Excerpted passage START
Many eligible voters for the June 23 primary in New York are receiving applications for absentee ballots in the mail, as the state tries to make it easier for people to avoid physically going to the polls during the COVID-19 pandemic. But voting rights advocates say more needs to be done.
Under an executive order signed by Gov. Andrew Cuomo, voters eligible to cast ballots in the Democratic presidential primary and several congressional and state legislative primaries will be mailed applications for absentee ballots. If they're concerned about voting in person during the pandemic, they can send in the application, postage-paid, and receive an absentee ballot and cast their vote that way.
“I don’t think it’s a good idea to go have people go standing on line to vote,” Cuomo said earlier in the month. “You shouldn’t say to a person, 'If you want to exercise your civic duty, you have to endanger your health and possibly endanger others.' ”
The state’s constitution places strict limits on reasons that voters can cast mail-in ballots, so the applications require voters to check a box stating that they want the absentee ballot because of “temporary illness relating to COVID-19 as allowed under the Governor’s Executive Order.” A letter explaining the executive order is included in the packet.
Excerpted passage END
Apply what you read:
**A.** According to the article on New York's mailed absentee ballot applications, what is included in the packet along with the application?
**B.** Extend the article on New York's absentee ballot applications for the June 23 primary, picking up after its last paragraph.
Dataset records START
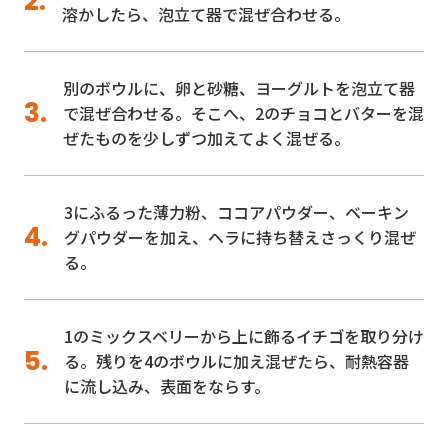
溶かしたら、泡立て器で混ぜ合わせる。
別のボウルに、卵と砂糖、ヨーグルトを泡立て器
で混ぜ合わせる。そこへ、2のチョコとバターを混
ぜたものを少しずつ加えてよく混ぜる。
3にふるった薄力粉、ココアパウダー、ベーキン
グパウダーを加え、ヘラに持ち替えさっくり混ぜ
る。
1のミックスベリーから上に飾るイチゴを取り分け
る。残りを4のボウルに加え混ぜたら、耐熱容器
に流し込み、表面をならす。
Dataset records END
Replies:
**A.** A letter explaining the executive order.

**B.**
The Legislature is in the process of changing the constitution to make it easier to vote by mail, but that process requires the approval of two consecutively elected state Legislatures and approval by voters statewide. The earliest that the new system could be in place is 2022.
In the meantime, advocates, including the League of Women Voters’ Jennifer Wilson, say lawmakers can enact several measures to make the current system work better.
Wilson, whose group is part of the Let New York Vote coalition, said she’s pleased that one of the measures was approved by the Senate and Assembly this week. It would do away with the requirement that applicants for absentee ballots have to physically sign the application and can instead do so electronically.
“So that you can request by internet, you can request by e-mail, or request by any electronic means without needing a signature,” Wilsons said.
The measure enables voters to also go to the Board of Elections website and sign up for an absentee ballot.
The coalition also wants to see the absentee ballot option in place for the primary extended to the November elections, but the measure was not taken up.
New York has a long history of legal challenges to absentee ballots in very close elections, and votes are sometimes invalidated for seemingly trivial reasons, including taping but not licking the envelope, using the wrong color ink or marking outside of the lines.
Until now, absentee votes have represented about 4 percent of the total vote. Wilson doesn’t want to see ballots invalidated on a larger scale when more people take the mail-in option, as is expected in the primary.
“Making sure that they’re not going to get thrown out for any stupid infraction,” Wilson said.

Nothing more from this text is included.